Copy every entry below exactly, and keep out the pictures.

**RECORDS TO USE:**
........

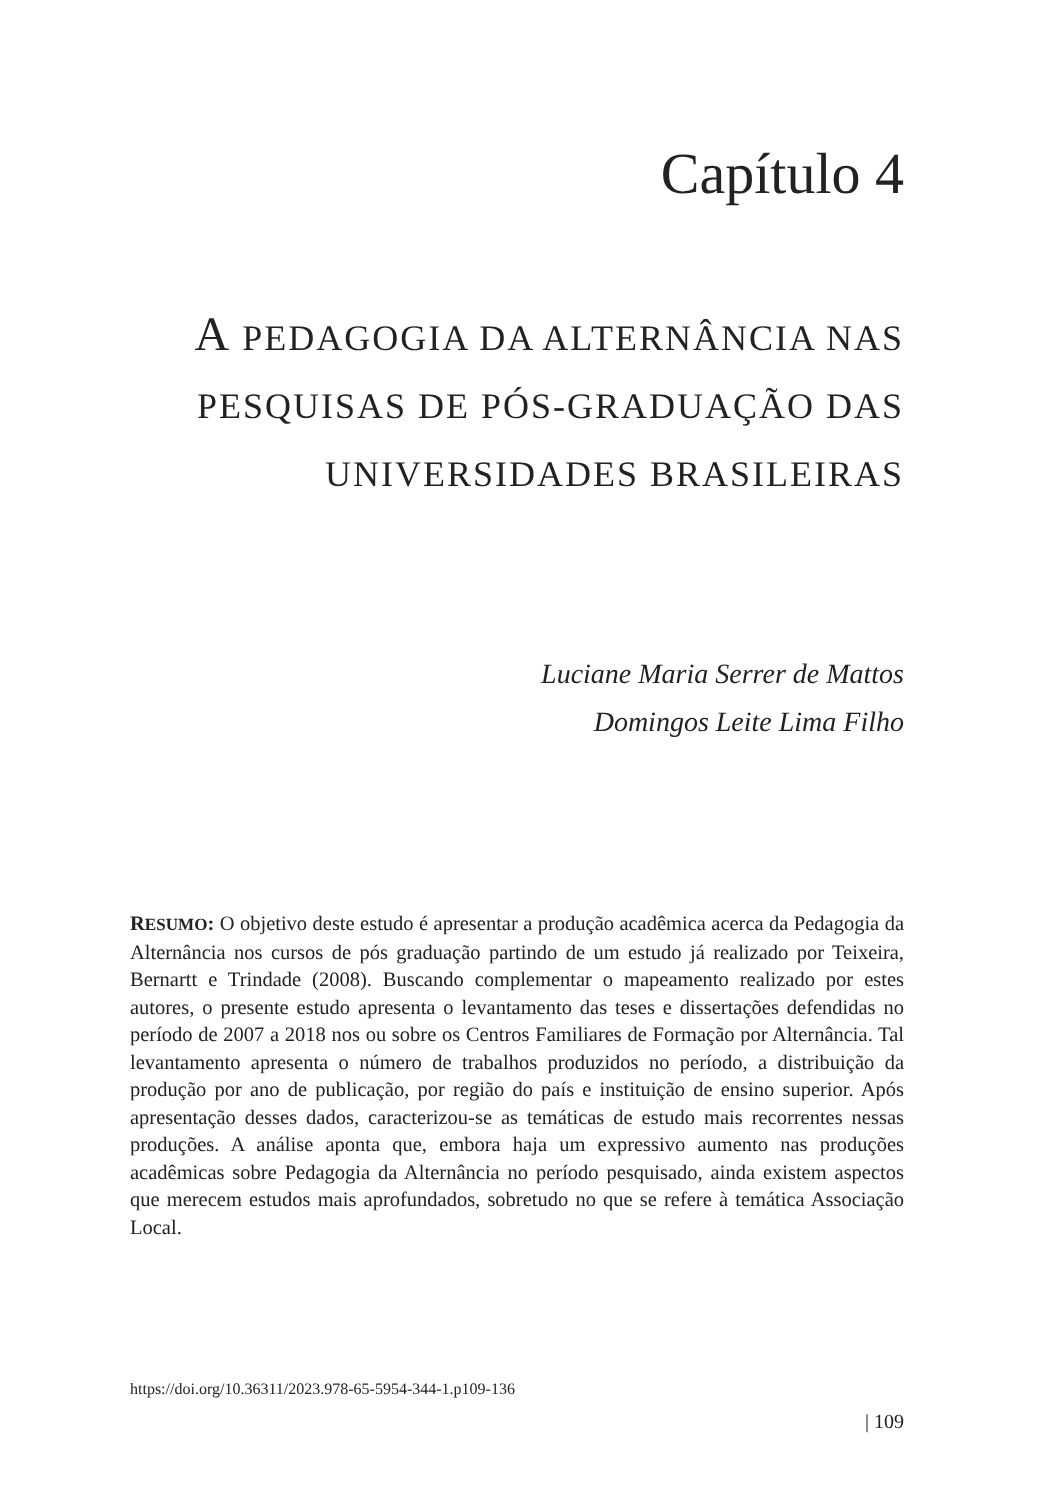Capítulo 4
A PEDAGOGIA DA ALTERNÂNCIA NAS PESQUISAS DE PÓS-GRADUAÇÃO DAS UNIVERSIDADES BRASILEIRAS
Luciane Maria Serrer de Mattos
Domingos Leite Lima Filho
RESUMO: O objetivo deste estudo é apresentar a produção acadêmica acerca da Pedagogia da Alternância nos cursos de pós graduação partindo de um estudo já realizado por Teixeira, Bernartt e Trindade (2008). Buscando complementar o mapeamento realizado por estes autores, o presente estudo apresenta o levantamento das teses e dissertações defendidas no período de 2007 a 2018 nos ou sobre os Centros Familiares de Formação por Alternância. Tal levantamento apresenta o número de trabalhos produzidos no período, a distribuição da produção por ano de publicação, por região do país e instituição de ensino superior. Após apresentação desses dados, caracterizou-se as temáticas de estudo mais recorrentes nessas produções. A análise aponta que, embora haja um expressivo aumento nas produções acadêmicas sobre Pedagogia da Alternância no período pesquisado, ainda existem aspectos que merecem estudos mais aprofundados, sobretudo no que se refere à temática Associação Local.
https://doi.org/10.36311/2023.978-65-5954-344-1.p109-136
| 109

........

**ANSWER BELOW:**
Capítulo 4
A PEDAGOGIA DA ALTERNÂNCIA NAS PESQUISAS DE PÓS-GRADUAÇÃO DAS UNIVERSIDADES BRASILEIRAS
Luciane Maria Serrer de Mattos
Domingos Leite Lima Filho
RESUMO: O objetivo deste estudo é apresentar a produção acadêmica acerca da Pedagogia da Alternância nos cursos de pós graduação partindo de um estudo já realizado por Teixeira, Bernartt e Trindade (2008). Buscando complementar o mapeamento realizado por estes autores, o presente estudo apresenta o levantamento das teses e dissertações defendidas no período de 2007 a 2018 nos ou sobre os Centros Familiares de Formação por Alternância. Tal levantamento apresenta o número de trabalhos produzidos no período, a distribuição da produção por ano de publicação, por região do país e instituição de ensino superior. Após apresentação desses dados, caracterizou-se as temáticas de estudo mais recorrentes nessas produções. A análise aponta que, embora haja um expressivo aumento nas produções acadêmicas sobre Pedagogia da Alternância no período pesquisado, ainda existem aspectos que merecem estudos mais aprofundados, sobretudo no que se refere à temática Associação Local.
https://doi.org/10.36311/2023.978-65-5954-344-1.p109-136
| 109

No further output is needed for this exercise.